Leserbrief

Werden frühere Beschlüsse ignoriert?

Eugen Beck, Altvorsteher vonPlanken, Dorfstrasse 40, Planken | 26. Juni 2015

Tempo 40

Die Geschwindigkeitsbegrenzung auf 40 Stundenkilometer im ganzen Dorfgebiet von Planken wurde im Jahr 1993 vom damaligen Gemeinderat einstimmig beschlossen. Ich war zu der Zeit Vorsteher und kann mich sehr gut erinnern, wie wichtig dieses Thema bei der Einwohnerschaft war. Vor der Einführung der Geschwindigkeitsreduktion gingen zahlreiche Beschwerden ein, weil Fahrzeuglenker viel zu schnell durchs Dorf fuhren. Besonders Mütter mit Kleinkindern und ältere Bewohner fühlten sich durch die vielfach zu schnelle Fahrweise der Auto- und Motorradfahrer bedroht und verunsichert. In einer Umfrage bei der Einwohnerschaft befürworteten damals 80 Prozent eine Geschwindigkeitsreduktion auf 40 km/h.
Die Regierung hat den GR-Beschluss, das heisst, eine Ausnahmegenehmigung auf 40 km/h, am 22. Dezember 1994 unterstützt und beschlossen. Diese Höchstgeschwindigkeit hat sich in all den Jahren bis heute zum Wohle unserer Einwohnerschaft bestens bewährt.
Ich frage mich: neues Gesetz hin oder her, wieso kann und will die jetzige Regierung für Planken keine Ausnahme genehmigen?

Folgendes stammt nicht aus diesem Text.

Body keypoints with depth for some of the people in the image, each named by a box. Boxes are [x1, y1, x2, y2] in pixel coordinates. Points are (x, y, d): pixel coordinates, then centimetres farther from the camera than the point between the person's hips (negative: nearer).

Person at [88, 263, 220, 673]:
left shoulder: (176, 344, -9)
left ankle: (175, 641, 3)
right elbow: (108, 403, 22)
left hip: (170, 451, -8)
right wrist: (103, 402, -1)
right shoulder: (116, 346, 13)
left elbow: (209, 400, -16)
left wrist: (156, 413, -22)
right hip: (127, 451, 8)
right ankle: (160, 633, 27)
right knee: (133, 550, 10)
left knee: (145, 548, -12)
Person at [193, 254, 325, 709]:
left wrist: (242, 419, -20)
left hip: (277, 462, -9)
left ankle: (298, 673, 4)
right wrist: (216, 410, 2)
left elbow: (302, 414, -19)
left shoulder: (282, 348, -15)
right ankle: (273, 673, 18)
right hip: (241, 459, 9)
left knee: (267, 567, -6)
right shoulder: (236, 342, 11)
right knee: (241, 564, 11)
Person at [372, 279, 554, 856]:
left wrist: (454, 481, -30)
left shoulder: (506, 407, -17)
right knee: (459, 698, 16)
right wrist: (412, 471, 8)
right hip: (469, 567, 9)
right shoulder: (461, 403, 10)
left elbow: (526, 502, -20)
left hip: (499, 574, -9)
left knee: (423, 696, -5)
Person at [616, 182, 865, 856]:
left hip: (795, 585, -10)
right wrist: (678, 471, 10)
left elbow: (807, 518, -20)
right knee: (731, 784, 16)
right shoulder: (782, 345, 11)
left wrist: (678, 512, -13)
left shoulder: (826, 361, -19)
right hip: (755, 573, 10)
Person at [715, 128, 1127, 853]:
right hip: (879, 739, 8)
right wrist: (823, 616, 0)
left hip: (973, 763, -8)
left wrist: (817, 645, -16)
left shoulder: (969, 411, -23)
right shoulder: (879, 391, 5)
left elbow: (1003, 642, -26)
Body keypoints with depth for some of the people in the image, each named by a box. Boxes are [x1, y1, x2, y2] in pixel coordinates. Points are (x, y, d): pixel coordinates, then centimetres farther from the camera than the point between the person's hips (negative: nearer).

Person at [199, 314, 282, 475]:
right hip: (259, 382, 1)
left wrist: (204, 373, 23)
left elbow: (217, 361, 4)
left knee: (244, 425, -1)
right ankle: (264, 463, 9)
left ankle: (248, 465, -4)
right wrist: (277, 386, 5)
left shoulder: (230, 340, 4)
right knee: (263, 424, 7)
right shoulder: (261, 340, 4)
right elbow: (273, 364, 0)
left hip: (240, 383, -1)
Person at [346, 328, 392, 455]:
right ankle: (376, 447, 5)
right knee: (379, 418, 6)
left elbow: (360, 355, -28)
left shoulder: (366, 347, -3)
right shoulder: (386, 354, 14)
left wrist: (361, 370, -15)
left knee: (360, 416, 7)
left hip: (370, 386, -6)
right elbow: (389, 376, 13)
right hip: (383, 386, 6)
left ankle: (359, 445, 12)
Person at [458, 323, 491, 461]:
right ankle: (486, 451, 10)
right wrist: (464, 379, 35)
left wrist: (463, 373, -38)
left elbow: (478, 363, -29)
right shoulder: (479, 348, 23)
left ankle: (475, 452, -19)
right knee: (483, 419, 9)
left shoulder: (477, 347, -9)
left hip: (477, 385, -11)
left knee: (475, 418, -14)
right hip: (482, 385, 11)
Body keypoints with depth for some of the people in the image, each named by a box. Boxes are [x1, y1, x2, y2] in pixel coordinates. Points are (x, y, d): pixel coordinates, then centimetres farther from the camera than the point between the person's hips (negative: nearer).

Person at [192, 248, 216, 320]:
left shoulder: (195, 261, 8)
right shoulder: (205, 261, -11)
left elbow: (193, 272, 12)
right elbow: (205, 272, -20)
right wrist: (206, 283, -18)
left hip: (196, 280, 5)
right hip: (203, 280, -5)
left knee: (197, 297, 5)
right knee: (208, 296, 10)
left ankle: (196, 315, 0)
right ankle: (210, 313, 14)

Werden frühere Beschlüsse oder Umfragen einfach ignoriert? Ich bin überzeugt, dass heutige Umfragen gleich wie 1993 ausfallen würden! Seit 1993 hat in Planken wie anderswo das Verkehrsaufkommen um ein Mehrfaches zugenommen. Die Beibehaltung von 40 km/h wäre deshalb heute noch mehr gerechtfertigt als vor gut 20 Jahren.
Wie ich in der Zeitung («Volksblatt» vom 24. Juni 2015) gelesen habe, müssten 33 Verkehrstafeln aufgestellt werden, wenn die heutige Regelung als Ausnahme bestätigt würde. Welcher Amtsschimmel hatte diese «grandiose» Idee? In Planken gibt es nur eine einzige Zufahrtsstrasse (von Schaan her kommend) und sie hört im Reservoir beziehungsweise in Oberplanken auf. Zurück gibt es auch nur diese eine Möglichkeit, von den Dorf- beziehungsweise Quartierstrassen abgesehen. Die zwei Tafeln, die wir haben und die für jeden Autofahrer bestens sichtbar montiert sind, genügen also vollauf und weiterhin. Warum kompliziert und teuer, wenn es auch einfach geht?
In den 1990er-Jahren konnte ich bei der damaligen Ressortinhaberin Frau Dr. Cornelia Gassner auf grosses Verständnis und Wohlwollen zählen und habe auch sehr gut mit ihr zusammengearbeitet. Im Nachhinein noch einmal herzlichen Dank dafür! Es geht also doch, wenn ein Wille da ist!
Mir bleibt Unverständnis und die Frage: Fehlt der Regierung jeglicher Mut zu einer vernünftigen, von gesündestem Menschenverstand geprägten Lösung?